Many STARs have valuable skills—they just don’t have bachelor’s degrees. Where did they get these skills? It could be through community college, a certification program, military service, or on-the-job training and experiences. 

HR professionals can be proactive in initiating conversations with organizational leaders and managers about whether current role requirements are really necessary to be successful in the position, Karen says. “Discussions should include which positions are eligible for alternative credentialing, review of processes, job descriptions, systems, and assessment strategies such as critical thinking exercises or case study evaluations,” Karen says.  

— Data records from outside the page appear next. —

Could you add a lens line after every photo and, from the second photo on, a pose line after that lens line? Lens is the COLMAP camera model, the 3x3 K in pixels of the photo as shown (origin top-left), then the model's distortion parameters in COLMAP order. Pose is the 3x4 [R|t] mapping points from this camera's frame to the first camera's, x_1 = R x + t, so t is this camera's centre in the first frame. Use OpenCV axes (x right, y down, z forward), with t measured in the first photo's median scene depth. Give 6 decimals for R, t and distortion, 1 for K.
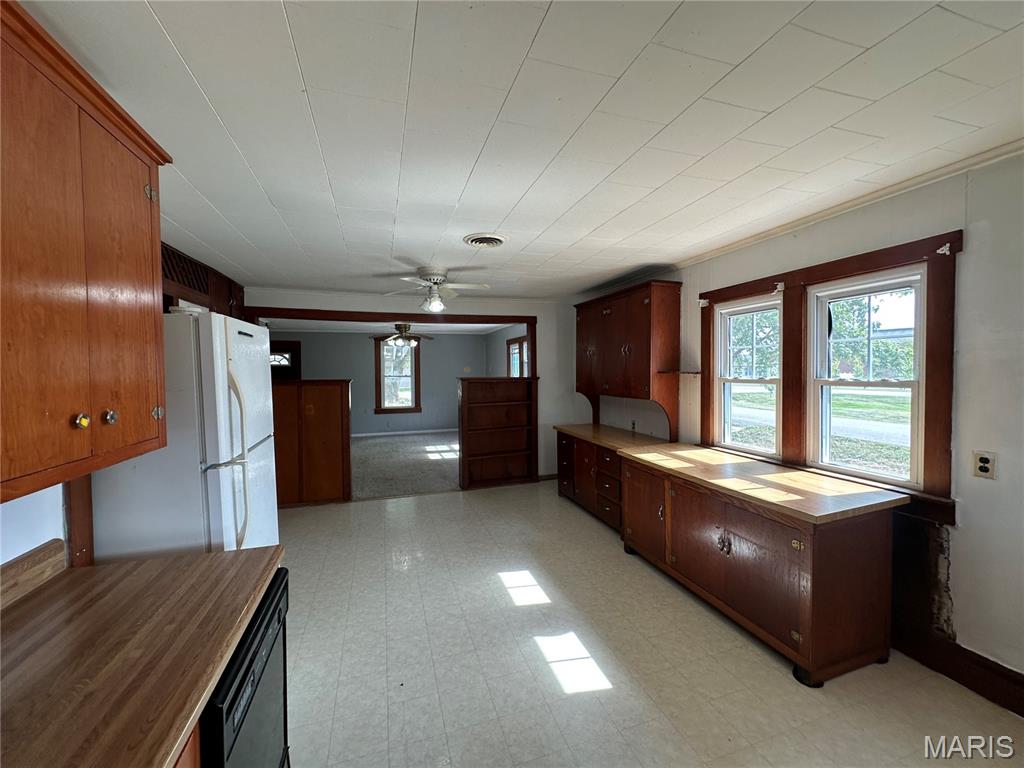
lens RADIAL K [[410.1, 0, 512.0], [0, 410.1, 384.0], [0, 0, 1]] dist [-0.001108, 0.000210]
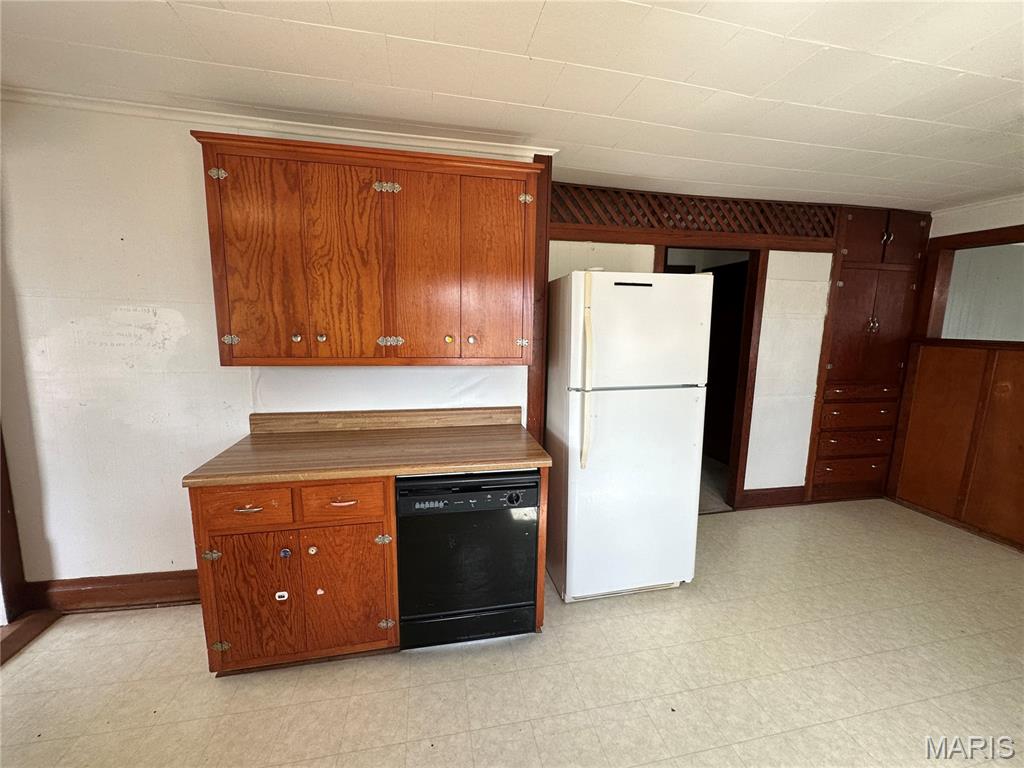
lens RADIAL K [[410.1, 0, 512.0], [0, 410.1, 384.0], [0, 0, 1]] dist [-0.001108, 0.000210]
pose [[-0.108490, 0.151641, -0.982464, 0.366659], [-0.050612, 0.986173, 0.157802, -0.010083], [0.992808, 0.066845, -0.099315, 0.572015]]
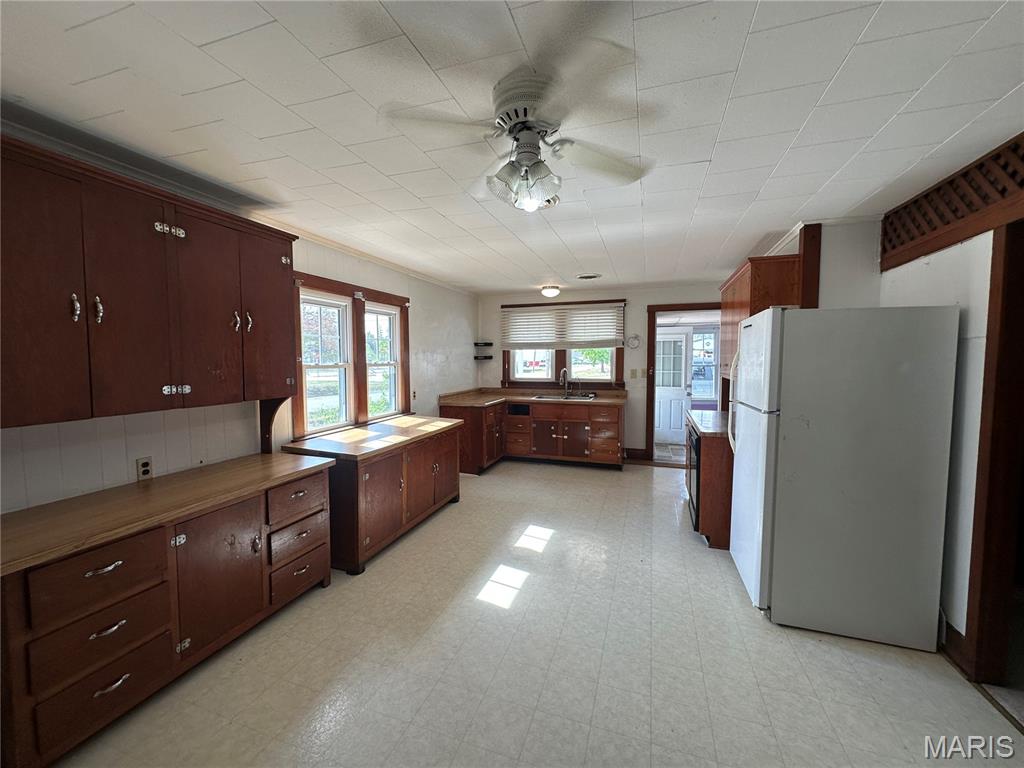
lens RADIAL K [[410.1, 0, 512.0], [0, 410.1, 384.0], [0, 0, 1]] dist [-0.001108, 0.000210]
pose [[-0.804138, -0.023536, 0.593977, -0.554182], [0.033529, 0.995829, 0.084852, -0.042304], [-0.593497, 0.088148, -0.799995, 1.761680]]
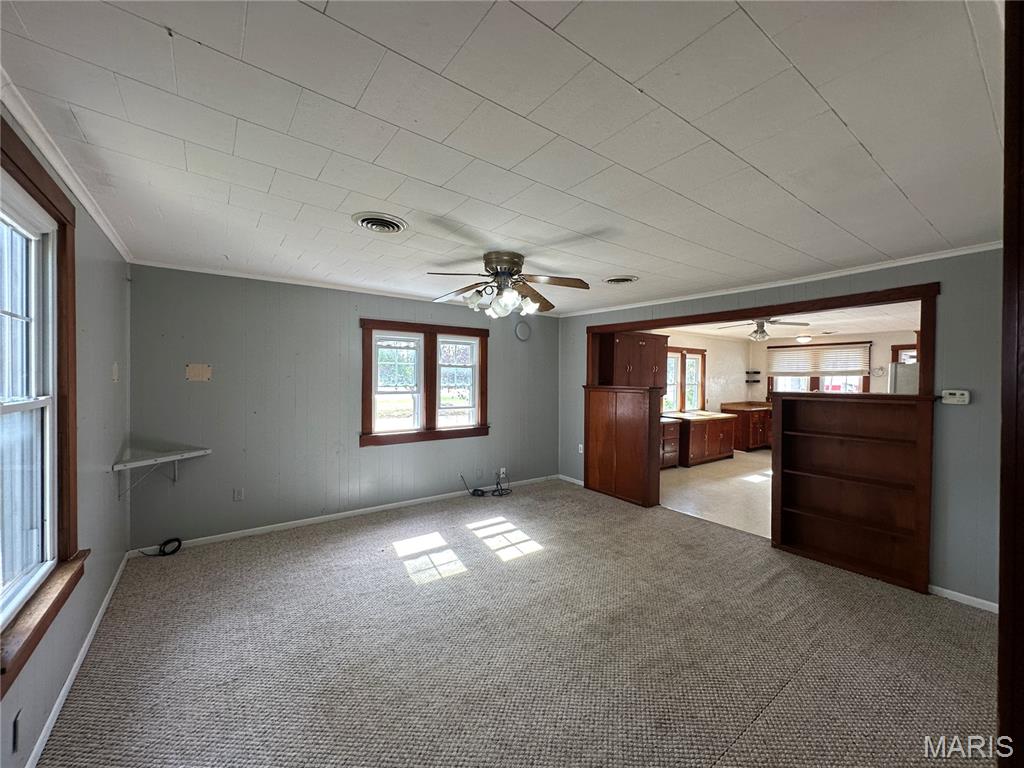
lens RADIAL K [[410.1, 0, 512.0], [0, 410.1, 384.0], [0, 0, 1]] dist [-0.001108, 0.000210]
pose [[-0.312233, -0.005770, 0.949988, -1.706557], [0.025994, 0.999555, 0.014615, -0.081210], [-0.949650, 0.029257, -0.311944, 3.012807]]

Writing for Forbes, Beth Berwick and Annaliese Calhoun with Grads of Life say, “Research shows that selecting candidates based on skills can lead to better job outcomes than relying on degree attainment. At the same time, switching to a focus on skills does not invalidate degrees; it simply recognizes that some people have obtained certain skills through degrees and others have done so through work experience alone.”

Current employees can benefit too, Karen notes. Organizations can, and should, consider how they might provide training and experiences to help employees learn new skills and competencies. “Considering the value and relevance of alternative credentials increases the talent pool and allows current employees to upskill into their next role, broadens candidate diversity and gives employers a solution to beat the tight labor market,” she says. 

Angela Briggs-Paige, VP, People & Culture with Opportunity@Work recently joined Yustina Saleh and Ian Cook, VP of People Analytics with Visier for a podcast on the paper ceiling, its impacts, and how companies can overcome those impacts to gain access to a large and highly skilled potential workforce. 

Your talent pool may actually be larger—much larger—than you thought!